What this task involves: Please list each line in the listing below that contains the string "jars". Case counts.

Data shown:
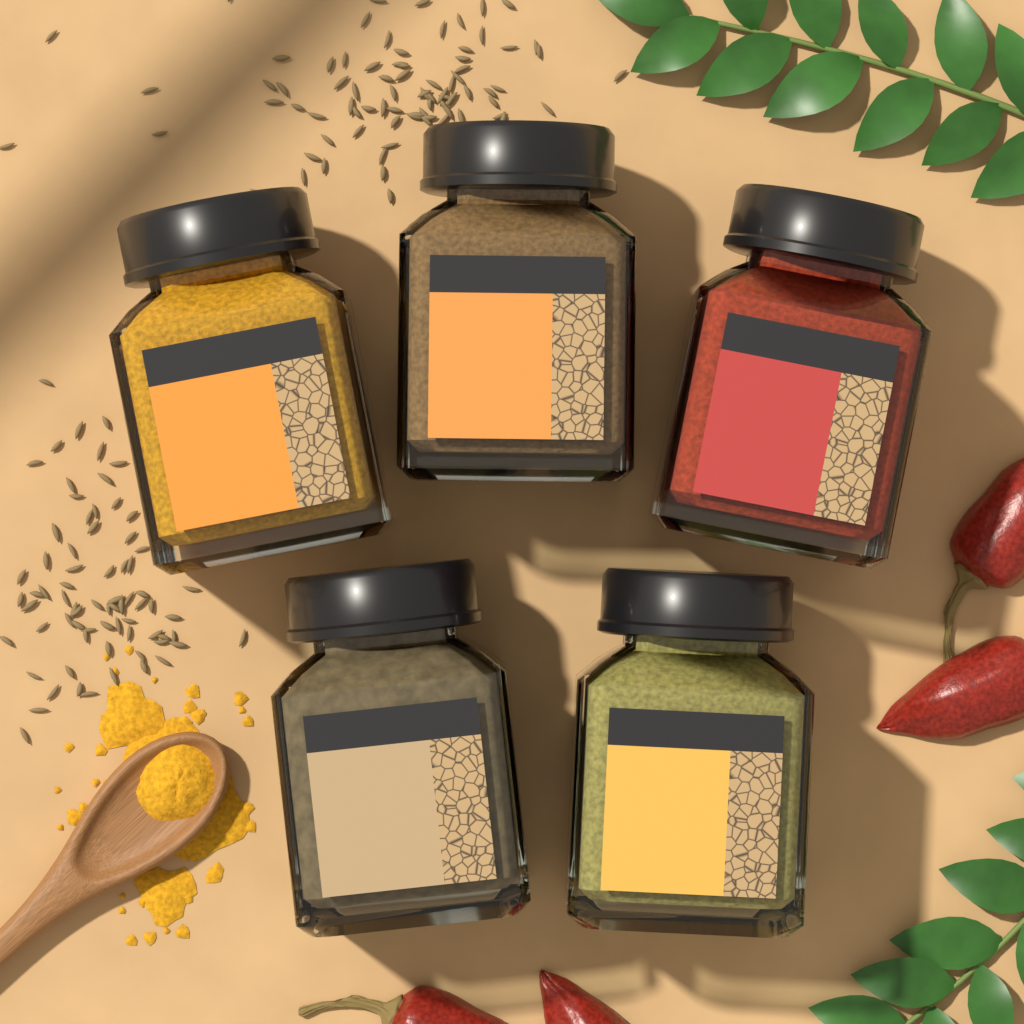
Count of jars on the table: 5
...
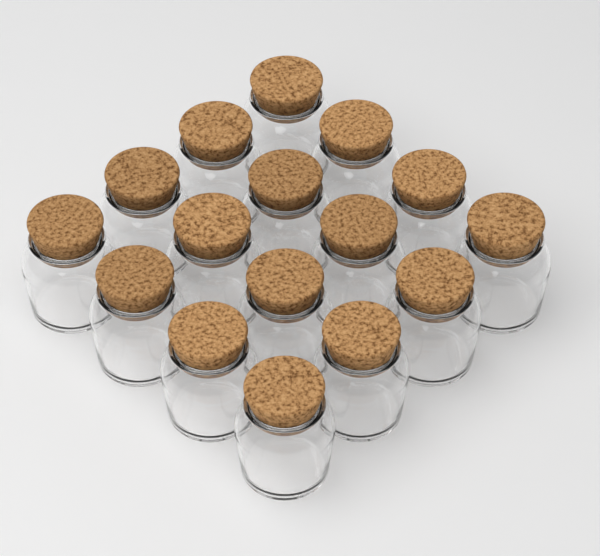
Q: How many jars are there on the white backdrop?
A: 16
...
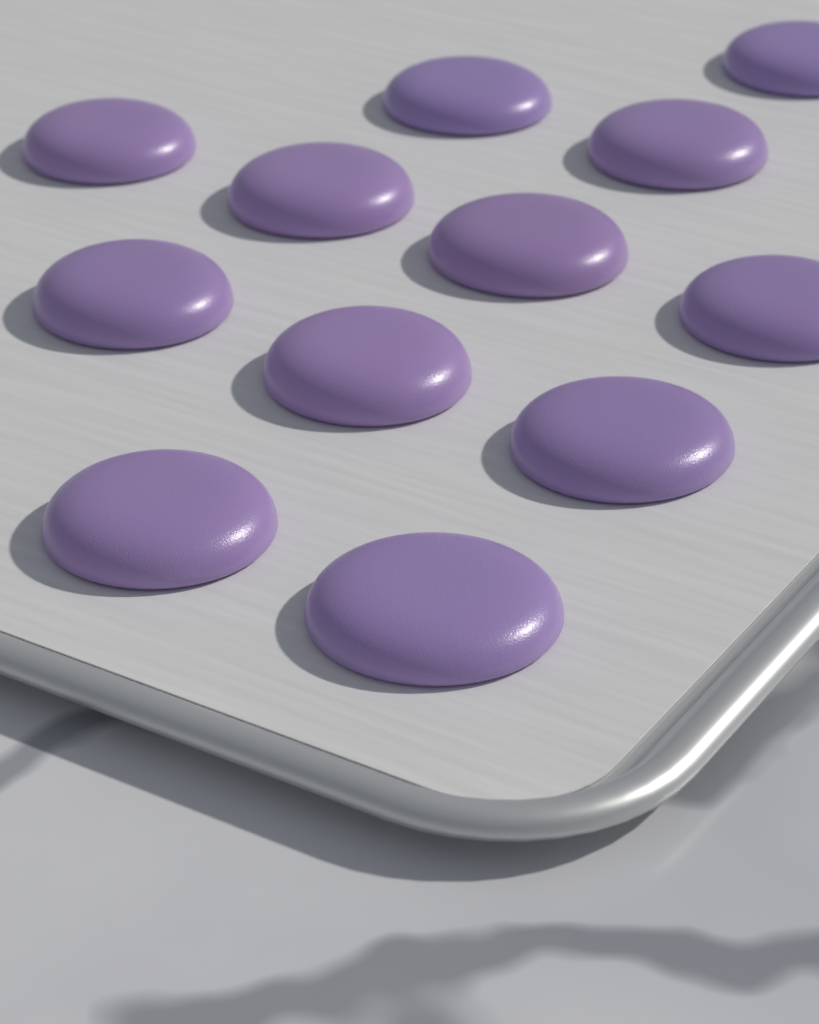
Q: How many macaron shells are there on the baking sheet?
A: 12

Written reply:
Count of jars on the table: 5
Q: How many jars are there on the white backdrop?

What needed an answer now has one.